**INPUT:**
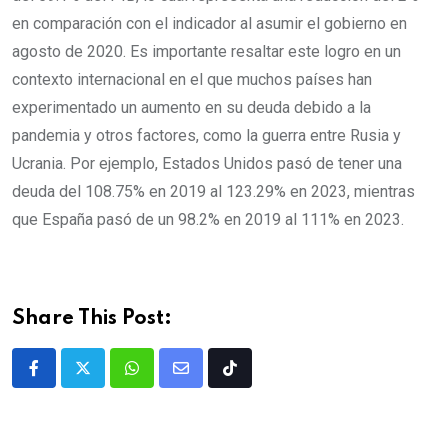
en comparación con el indicador al asumir el gobierno en
agosto de 2020. Es importante resaltar este logro en un
contexto internacional en el que muchos países han
experimentado un aumento en su deuda debido a la
pandemia y otros factores, como la guerra entre Rusia y
Ucrania. Por ejemplo, Estados Unidos pasó de tener una
deuda del 108.75% en 2019 al 123.29% en 2023, mientras
que España pasó de un 98.2% en 2019 al 111% en 2023.
Share This Post:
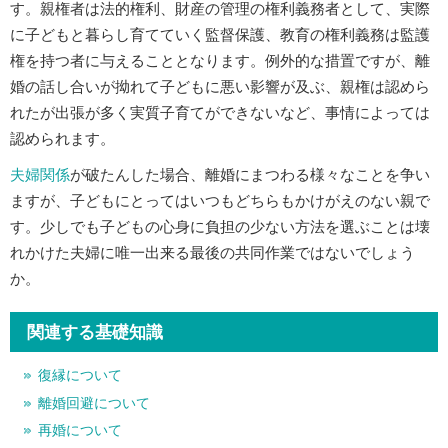
す。親権者は法的権利、財産の管理の権利義務者として、実際
に子どもと暮らし育てていく監督保護、教育の権利義務は監護
権を持つ者に与えることとなります。例外的な措置ですが、離
婚の話し合いが拗れて子どもに悪い影響が及ぶ、親権は認めら
れたが出張が多く実質子育てができないなど、事情によっては
認められます。
夫婦関係
が破たんした場合、離婚にまつわる様々なことを争い
ますが、子どもにとってはいつもどちらもかけがえのない親で
す。少しでも子どもの心身に負担の少ない方法を選ぶことは壊
れかけた夫婦に唯一出来る最後の共同作業ではないでしょう
か。
関連する基礎知識
復縁について
離婚回避について
再婚について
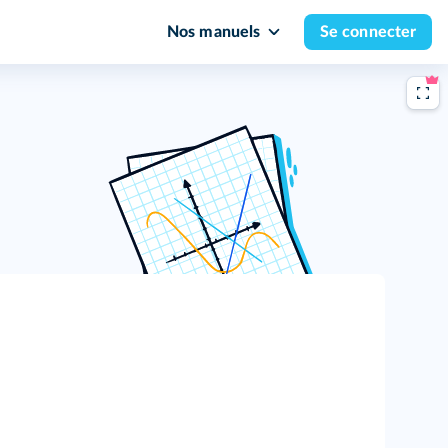
Nos manuels
Se connecter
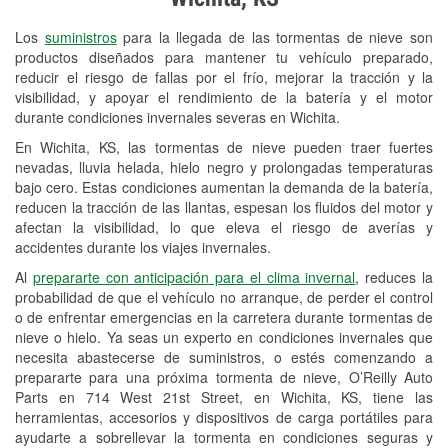
Revisión de la luz "Check Engine"
Los
suministros
para la llegada de las tormentas de nieve son
Reciclaje de baterías y aceite
productos diseñados para mantener tu vehículo preparado,
reducir el riesgo de fallas por el frío, mejorar la tracción y la
Instalación de bombillas de faros
visibilidad, y apoyar el rendimiento de la batería y el motor
Instalación de limpiaparabrisas
durante condiciones invernales severas en Wichita.
En Wichita, KS, las tormentas de nieve pueden traer fuertes
Programa de Préstamo de
nevadas, lluvia helada, hielo negro y prolongadas temperaturas
Herramientas
bajo cero. Estas condiciones aumentan la demanda de la batería,
reducen la tracción de las llantas, espesan los fluidos del motor y
Rectificación de tambores y discos de
afectan la visibilidad, lo que eleva el riesgo de averías y
freno
accidentes durante los viajes invernales.
Al
prepararte con anticipación para el clima invernal
, reduces la
Snowstorm Supplies
probabilidad de que el vehículo no arranque, de perder el control
o de enfrentar emergencias en la carretera durante tormentas de
Tornado Supplies
nieve o hielo. Ya seas un experto en condiciones invernales que
Conoce más
necesita abastecerse de suministros, o estés comenzando a
prepararte para una próxima tormenta de nieve, O’Reilly Auto
Idiomas adicionales
Parts en 714 West 21st Street, en Wichita, KS, tiene las
herramientas, accesorios y dispositivos de carga portátiles para
Español
ayudarte a sobrellevar la tormenta en condiciones seguras y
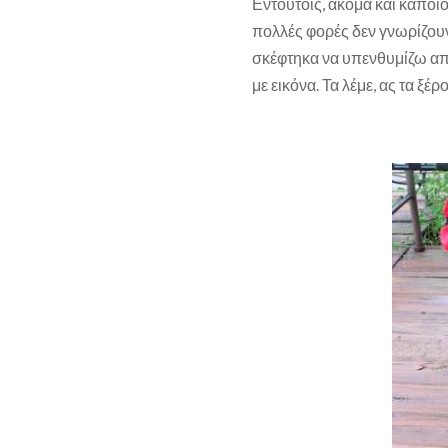
Εντούτοις, ακόμα και κάποιο
πολλές φορές δεν γνωρίζου
σκέφτηκα να υπενθυμίζω από
με εικόνα. Τα λέμε, ας τα ξέρ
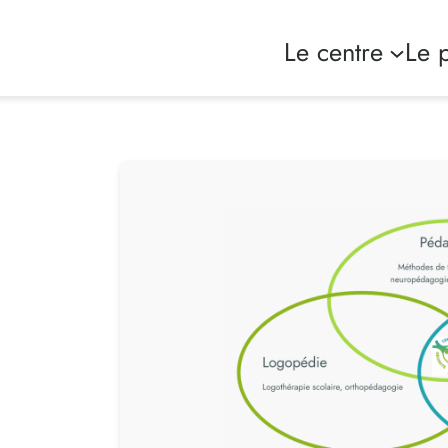
Le centre
Le p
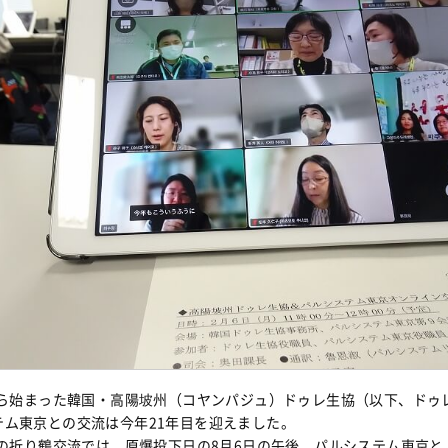
年から始まった韓国・高陽坡州（コヤンパジュ）ドゥレ生協（以下、ドゥ
テム東京との交流は今年21年目を迎えました。
年度の折り鶴交流では、原爆投下日の8月6日の午後、パルシステム東京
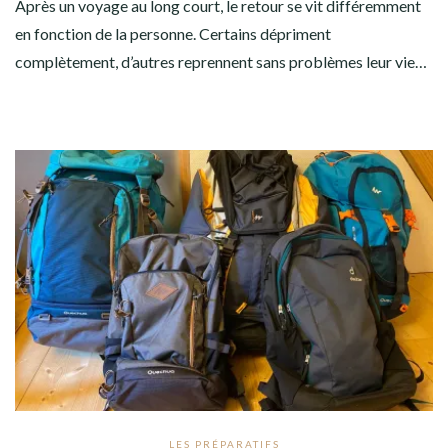
Après un voyage au long court, le retour se vit différemment
en fonction de la personne. Certains dépriment
complètement, d’autres reprennent sans problèmes leur vie…
LES PRÉPARATIFS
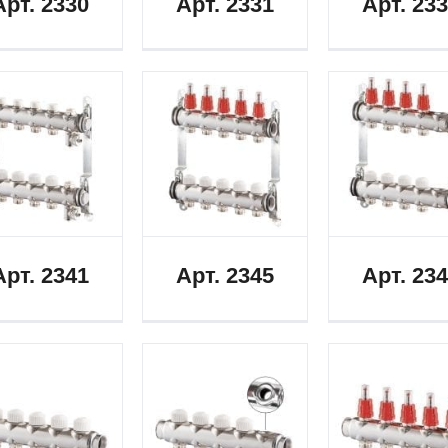
Арт. 2330
Арт. 2331
Арт. 23
Арт. 2341
Арт. 2345
Арт. 23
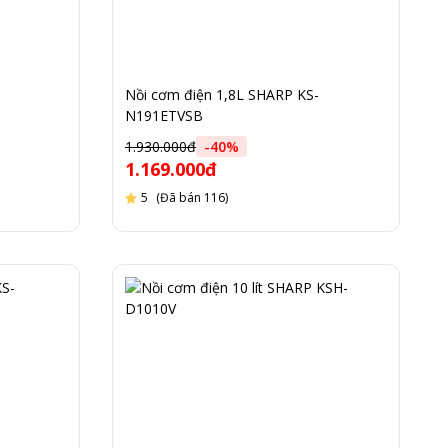
Nồi cơm điện 1,8L SHARP KS-
N191ETVSB
1.930.000đ
-
40
%
1.169.000đ
5
(Đã bán 116)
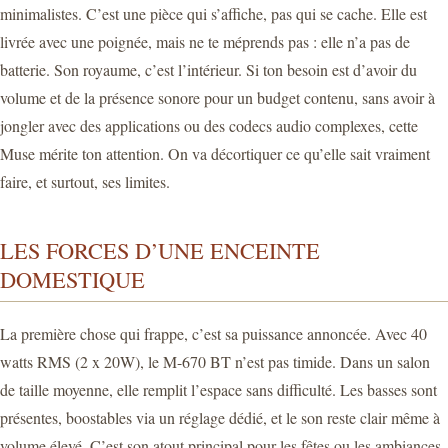
minimalistes. C’est une pièce qui s’affiche, pas qui se cache. Elle est
livrée avec une poignée, mais ne te méprends pas : elle n’a pas de
batterie. Son royaume, c’est l’intérieur. Si ton besoin est d’avoir du
volume et de la présence sonore pour un budget contenu, sans avoir à
jongler avec des applications ou des codecs audio complexes, cette
Muse mérite ton attention. On va décortiquer ce qu’elle sait vraiment
faire, et surtout, ses limites.
LES FORCES D’UNE ENCEINTE
DOMESTIQUE
La première chose qui frappe, c’est sa puissance annoncée. Avec 40
watts RMS (2 x 20W), le M-670 BT n’est pas timide. Dans un salon
de taille moyenne, elle remplit l’espace sans difficulté. Les basses sont
présentes, boostables via un réglage dédié, et le son reste clair même à
volume élevé. C’est son atout principal pour les fêtes ou les ambiances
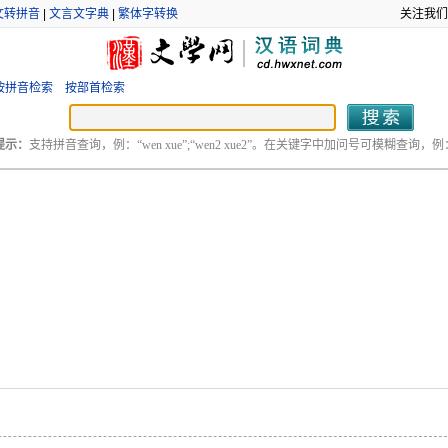
文转拼音
|
文言文字典
|
繁体字转换
关注我们
按拼音检索
按部首检索
提示：
支持拼音查询，例：“wen xue”;“wen2 xue2”。在关键字中加问号可模糊查询，例：“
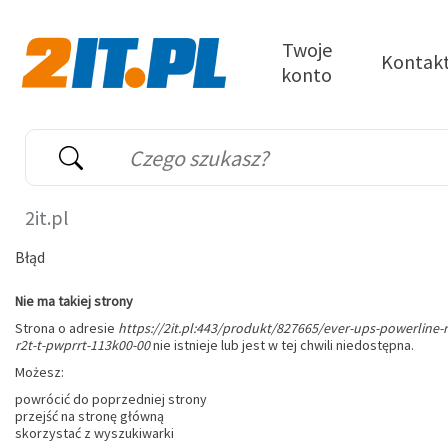
Przejdź do treści
Twoje
Kontak
konto
2it.pl
Wyszukiwarka
Słowo kluczowe
2it.pl
Błąd
Nie ma takiej strony
Strona o adresie
https://2it.pl:443/produkt/827665/ever-ups-powerline-
r2t-t-pwprrt-113k00-00
nie istnieje lub jest w tej chwili niedostępna.
Możesz:
powrócić do poprzedniej strony
przejść na stronę główną
skorzystać z wyszukiwarki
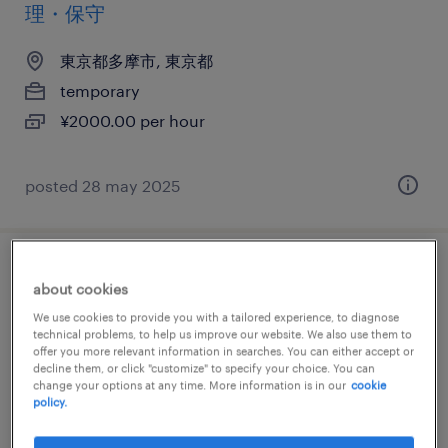
理・保守
東京都多摩市, 東京都
temporary
¥2000.00 per hour
posted 28 may 2025
it・web系／メーカー系／流通・サービス系
about cookies
の運用管理・保守
We use cookies to provide you with a tailored experience, to diagnose
technical problems, to help us improve our website. We also use them to
offer you more relevant information in searches. You can either accept or
東京都多摩市, 東京都
decline them, or click "customize" to specify your choice. You can
temporary
change your options at any time. More information is in our
cookie
policy.
¥2000.00 per hour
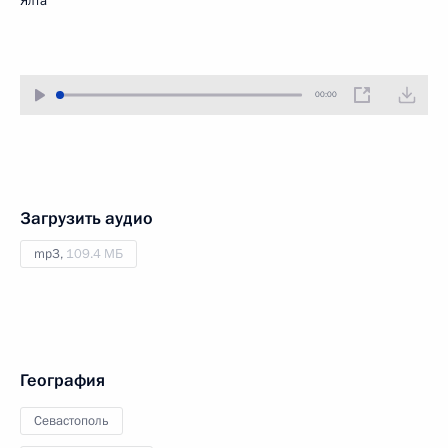
Ялта
00:00
Загрузить аудио
mp3,
109.4 МБ
География
Севастополь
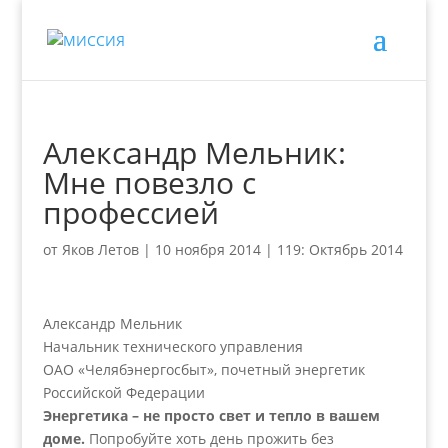
Александр Мельник:
Мне повезло с
профессией
от
Яков Летов
|
10 ноября 2014
|
119: Октябрь 2014
Александр Мельник
Начальник технического управления
ОАО «Челябэнергосбыт», почетный энергетик
Российской Федерации
Энергетика – не просто свет и тепло в вашем
доме.
Попробуйте хоть день прожить без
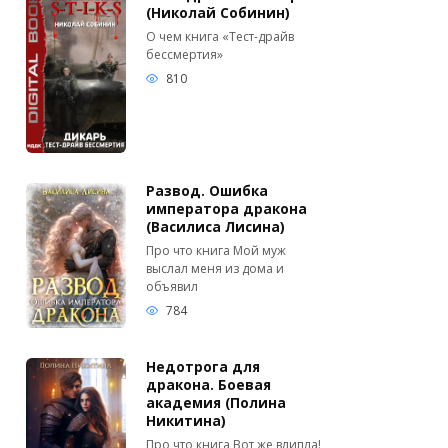
(Николай Собинин)
О чем книга «Тест-драйв
бессмертия»
810
Развод. Ошибка
императора дракона
(Василиса Лисина)
Про что книга Мой муж
выслал меня из дома и
объявил
784
Недотрога для
дракона. Боевая
академия (Полина
Никитина)
Про что книга Вот же влипла!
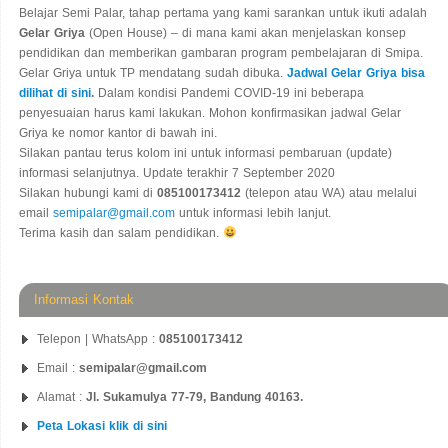
Belajar Semi Palar, tahap pertama yang kami sarankan untuk ikuti adalah
Gelar Griya
(Open House) – di mana kami akan menjelaskan konsep
pendidikan dan memberikan gambaran program pembelajaran di Smipa.
Gelar Griya untuk TP mendatang sudah dibuka.
Jadwal Gelar Griya bisa
dilihat di sini
.
Dalam kondisi Pandemi COVID-19 ini beberapa
penyesuaian harus kami lakukan. Mohon konfirmasikan jadwal Gelar
Griya ke nomor kantor di bawah ini.
Silakan pantau terus kolom ini untuk informasi pembaruan (update)
informasi selanjutnya. Update terakhir 7 September 2020
Silakan hubungi kami di
085100173412
(telepon atau WA) atau melalui
email
semipalar@gmail.com
untuk informasi lebih lanjut.
Terima kasih dan salam pendidikan.
Informasi Kontak
Telepon | WhatsApp :
085100173412
Email :
semipalar@gmail.com
Alamat :
Jl. Sukamulya 77-79, Bandung 40163.
Peta Lokasi klik di sini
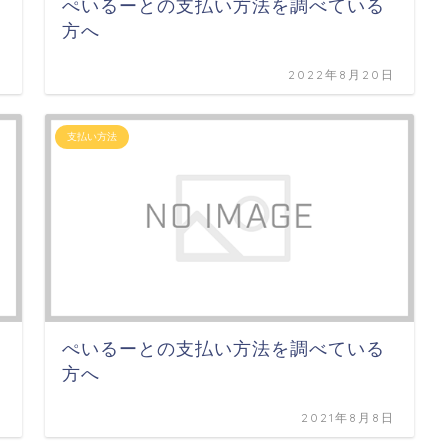
ぺいるーとの支払い方法を調べている
方へ
日
2022年8月20日
支払い方法
ぺいるーとの支払い方法を調べている
方へ
日
2021年8月8日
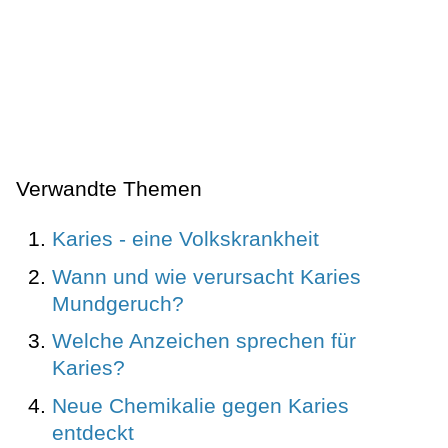
Verwandte Themen
Karies - eine Volkskrankheit
Wann und wie verursacht Karies
Mundgeruch?
Welche Anzeichen sprechen für
Karies?
Neue Chemikalie gegen Karies
entdeckt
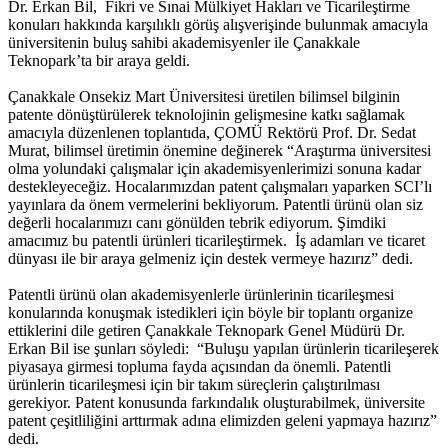
Dr. Erkan Bil, Fikri ve Sınai Mülkiyet Hakları ve Ticarileştirme
konuları hakkında karşılıklı görüş alışverişinde bulunmak amacıyla
üniversitenin buluş sahibi akademisyenler ile Çanakkale
Teknopark’ta bir araya geldi.
Çanakkale Onsekiz Mart Üniversitesi üretilen bilimsel bilginin
patente dönüştürülerek teknolojinin gelişmesine katkı sağlamak
amacıyla düzenlenen toplantıda, ÇOMÜ Rektörü Prof. Dr. Sedat
Murat, bilimsel üretimin önemine değinerek “Araştırma üniversitesi
olma yolundaki çalışmalar için akademisyenlerimizi sonuna kadar
destekleyeceğiz. Hocalarımızdan patent çalışmaları yaparken SCI’lı
yayınlara da önem vermelerini bekliyorum. Patentli ürünü olan siz
değerli hocalarımızı canı gönülden tebrik ediyorum. Şimdiki
amacımız bu patentli ürünleri ticarileştirmek. İş adamları ve ticaret
dünyası ile bir araya gelmeniz için destek vermeye hazırız” dedi.
Patentli ürünü olan akademisyenlerle ürünlerinin ticarileşmesi
konularında konuşmak istedikleri için böyle bir toplantı organize
ettiklerini dile getiren Çanakkale Teknopark Genel Müdürü Dr.
Erkan Bil ise şunları söyledi: “Buluşu yapılan ürünlerin ticarileşerek
piyasaya girmesi topluma fayda açısından da önemli. Patentli
ürünlerin ticarileşmesi için bir takım süreçlerin çalıştırılması
gerekiyor. Patent konusunda farkındalık oluşturabilmek, üniversite
patent çeşitliliğini arttırmak adına elimizden geleni yapmaya hazırız”
dedi.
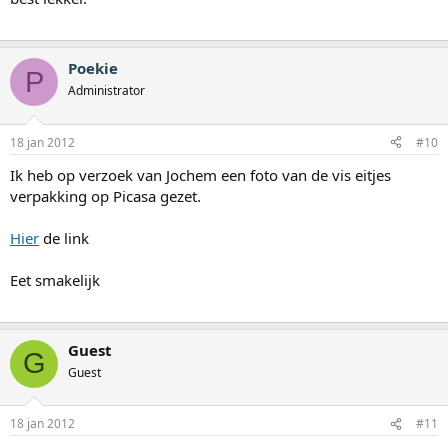
Poekie
P
Administrator
18 jan 2012
#10
Ik heb op verzoek van Jochem een foto van de vis eitjes
verpakking op Picasa gezet.
Hier
de link
Eet smakelijk
Guest
G
Guest
18 jan 2012
#11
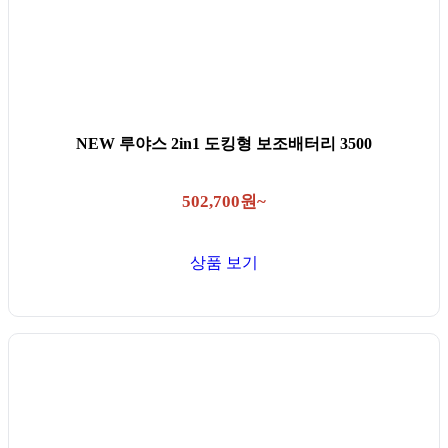
NEW 루야스 2in1 도킹형 보조배터리 3500
502,700원~
상품 보기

**PROMPT:** Your answer should be each line from the entries that includes the string "Çanakkale".

**EXPECTED ANSWER:**
üniversitenin buluş sahibi akademisyenler ile Çanakkale
Çanakkale Onsekiz Mart Üniversitesi üretilen bilimsel bilginin
ettiklerini dile getiren Çanakkale Teknopark Genel Müdürü Dr.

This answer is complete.